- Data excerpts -

[Start of section]

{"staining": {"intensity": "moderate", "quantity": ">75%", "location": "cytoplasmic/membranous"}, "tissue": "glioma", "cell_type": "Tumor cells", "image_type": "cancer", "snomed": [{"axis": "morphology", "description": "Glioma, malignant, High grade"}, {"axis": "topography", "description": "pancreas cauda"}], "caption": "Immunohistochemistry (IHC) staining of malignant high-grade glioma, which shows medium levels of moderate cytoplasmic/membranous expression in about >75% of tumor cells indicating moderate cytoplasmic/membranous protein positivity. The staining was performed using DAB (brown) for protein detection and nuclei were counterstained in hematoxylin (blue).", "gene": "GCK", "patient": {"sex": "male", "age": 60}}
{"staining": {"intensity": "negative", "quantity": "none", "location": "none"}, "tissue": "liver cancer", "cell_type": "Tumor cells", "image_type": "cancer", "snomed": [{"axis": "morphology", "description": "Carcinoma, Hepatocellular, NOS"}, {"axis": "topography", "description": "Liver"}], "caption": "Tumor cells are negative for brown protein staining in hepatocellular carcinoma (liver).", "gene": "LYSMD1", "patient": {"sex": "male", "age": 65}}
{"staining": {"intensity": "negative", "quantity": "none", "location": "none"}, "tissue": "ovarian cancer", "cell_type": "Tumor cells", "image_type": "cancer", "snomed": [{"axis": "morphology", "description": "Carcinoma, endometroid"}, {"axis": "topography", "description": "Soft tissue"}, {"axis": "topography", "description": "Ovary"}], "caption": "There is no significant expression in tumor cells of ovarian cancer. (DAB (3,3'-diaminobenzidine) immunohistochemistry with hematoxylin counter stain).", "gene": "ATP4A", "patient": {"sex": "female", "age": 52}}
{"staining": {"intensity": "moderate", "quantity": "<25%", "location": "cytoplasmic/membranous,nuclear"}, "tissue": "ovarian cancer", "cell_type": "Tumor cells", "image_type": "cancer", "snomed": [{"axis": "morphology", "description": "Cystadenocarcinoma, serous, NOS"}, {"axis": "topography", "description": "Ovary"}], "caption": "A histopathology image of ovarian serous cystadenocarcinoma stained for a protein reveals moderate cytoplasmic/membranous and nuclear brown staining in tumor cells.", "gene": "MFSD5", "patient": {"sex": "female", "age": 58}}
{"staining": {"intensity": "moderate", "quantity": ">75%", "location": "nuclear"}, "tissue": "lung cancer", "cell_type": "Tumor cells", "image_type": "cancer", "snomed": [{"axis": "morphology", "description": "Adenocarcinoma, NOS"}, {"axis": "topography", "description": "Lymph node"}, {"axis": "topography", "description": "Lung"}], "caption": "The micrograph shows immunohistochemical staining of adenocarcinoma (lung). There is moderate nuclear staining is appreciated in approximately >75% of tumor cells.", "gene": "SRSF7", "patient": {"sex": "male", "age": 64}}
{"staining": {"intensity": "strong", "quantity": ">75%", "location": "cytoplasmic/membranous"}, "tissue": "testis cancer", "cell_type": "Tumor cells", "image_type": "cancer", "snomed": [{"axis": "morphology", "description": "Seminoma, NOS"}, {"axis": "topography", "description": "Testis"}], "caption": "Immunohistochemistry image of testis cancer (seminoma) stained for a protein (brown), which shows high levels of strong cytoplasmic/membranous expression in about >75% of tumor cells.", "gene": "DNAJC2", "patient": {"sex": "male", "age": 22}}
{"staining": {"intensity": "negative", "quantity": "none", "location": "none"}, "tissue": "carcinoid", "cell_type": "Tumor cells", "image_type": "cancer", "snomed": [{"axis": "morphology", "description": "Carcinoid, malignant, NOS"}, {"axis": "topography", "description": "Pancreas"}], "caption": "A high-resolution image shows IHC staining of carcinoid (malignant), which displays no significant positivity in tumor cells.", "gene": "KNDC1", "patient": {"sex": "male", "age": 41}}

[End of section]

- WORK REQUIRED -
Show all lines above holding "female".

- OUTPUT -
{"staining": {"intensity": "negative", "quantity": "none", "location": "none"}, "tissue": "ovarian cancer", "cell_type": "Tumor cells", "image_type": "cancer", "snomed": [{"axis": "morphology", "description": "Carcinoma, endometroid"}, {"axis": "topography", "description": "Soft tissue"}, {"axis": "topography", "description": "Ovary"}], "caption": "There is no significant expression in tumor cells of ovarian cancer. (DAB (3,3'-diaminobenzidine) immunohistochemistry with hematoxylin counter stain).", "gene": "ATP4A", "patient": {"sex": "female", "age": 52}}
{"staining": {"intensity": "moderate", "quantity": "<25%", "location": "cytoplasmic/membranous,nuclear"}, "tissue": "ovarian cancer", "cell_type": "Tumor cells", "image_type": "cancer", "snomed": [{"axis": "morphology", "description": "Cystadenocarcinoma, serous, NOS"}, {"axis": "topography", "description": "Ovary"}], "caption": "A histopathology image of ovarian serous cystadenocarcinoma stained for a protein reveals moderate cytoplasmic/membranous and nuclear brown staining in tumor cells.", "gene": "MFSD5", "patient": {"sex": "female", "age": 58}}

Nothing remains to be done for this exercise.